Copy the install command with its options and other values. Log into your Linux server where you want to run the FlyData Agent, and paste or type the command at the command-line as root or an appropriate administrator. You may want to execute the following to enable FlyData commands:

 $ source ~/.bashrc 

# SQL Statements for Creating Tables

You will need initially to create the tables on Amazon Redshift that will be replicated. To make it easier, you can generate an SQL dump file which can be used to create these tables on Amazon Redshift. To do this, from the server in which you installed the FlyData Agent, execute the following from the command-line:

$ flydata sync:generate_table_ddl > create_table.sql

This will retrieve the MySQL table definitions and generate CREATE TABLE statements which can then be used to create the same tables on Amazon Redshift. It won’t contain the data; that comes later. You need to prepare the tables first to receive the data. The results of this script with be a simple text file, a dump file that can be used to do that.

# Create Tables on Amazon Redshift

Now that you have a text file containing all of the SQL statements for creating the tables on Amazon Redshift, you’re ready to implement it.
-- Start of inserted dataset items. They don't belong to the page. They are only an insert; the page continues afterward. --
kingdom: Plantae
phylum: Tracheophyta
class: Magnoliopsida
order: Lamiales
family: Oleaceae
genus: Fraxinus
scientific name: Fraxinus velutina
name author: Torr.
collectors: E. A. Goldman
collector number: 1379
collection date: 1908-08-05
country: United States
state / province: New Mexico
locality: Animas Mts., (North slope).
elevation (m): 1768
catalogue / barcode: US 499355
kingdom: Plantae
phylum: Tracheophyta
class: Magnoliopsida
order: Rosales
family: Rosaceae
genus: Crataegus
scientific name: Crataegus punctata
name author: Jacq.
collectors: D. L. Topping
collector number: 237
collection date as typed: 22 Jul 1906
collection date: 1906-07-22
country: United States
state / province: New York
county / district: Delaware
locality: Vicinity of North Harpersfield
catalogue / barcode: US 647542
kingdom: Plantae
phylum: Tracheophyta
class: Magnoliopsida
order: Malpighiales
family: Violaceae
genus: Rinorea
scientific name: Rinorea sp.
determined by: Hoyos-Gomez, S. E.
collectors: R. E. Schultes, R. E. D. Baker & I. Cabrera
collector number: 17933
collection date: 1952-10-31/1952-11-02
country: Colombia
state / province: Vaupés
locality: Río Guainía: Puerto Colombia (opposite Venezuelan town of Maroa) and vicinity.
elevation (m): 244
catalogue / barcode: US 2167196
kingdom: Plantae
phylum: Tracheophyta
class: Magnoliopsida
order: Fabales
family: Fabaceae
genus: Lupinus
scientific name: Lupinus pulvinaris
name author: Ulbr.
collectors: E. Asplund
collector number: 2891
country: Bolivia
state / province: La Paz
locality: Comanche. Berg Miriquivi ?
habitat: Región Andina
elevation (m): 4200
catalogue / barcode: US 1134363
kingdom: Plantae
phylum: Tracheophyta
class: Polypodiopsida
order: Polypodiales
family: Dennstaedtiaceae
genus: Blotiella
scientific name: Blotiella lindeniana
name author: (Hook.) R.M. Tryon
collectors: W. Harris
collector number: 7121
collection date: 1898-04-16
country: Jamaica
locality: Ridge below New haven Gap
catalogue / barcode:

Copy the contents of create_table.sql and paste it into your FlyData Access Redshift console. When you’ve done that, execute that batch of SQL statements to create the tables on your Amazon Redshift cluster.

# Initialize FlyData Sync

Now that you’ve primed everything–your MySQL server, FlyData’s server, and Amazon Redshift–you’re ready to do an initial synchronization. This will copy all of the data from your MySQL server for the database and tables you specified, to Amazon Redshift.

$ flydata start

It’s simple, but it will start the initial synchronization. It could take from a few minutes to several hours, depending on the amount of data contained in the tables you’re replicating on Amazon Redshift.

When the initial synchronization is finished, your FlyData Sync setup is completed. From that point on, any updates to the data in the replicated tables on your MySQL server (i.e., the master) will be made on your Amazon Redshift cluster from five to fifteen minutes later. You can do your do your analysis on Amazon at any time.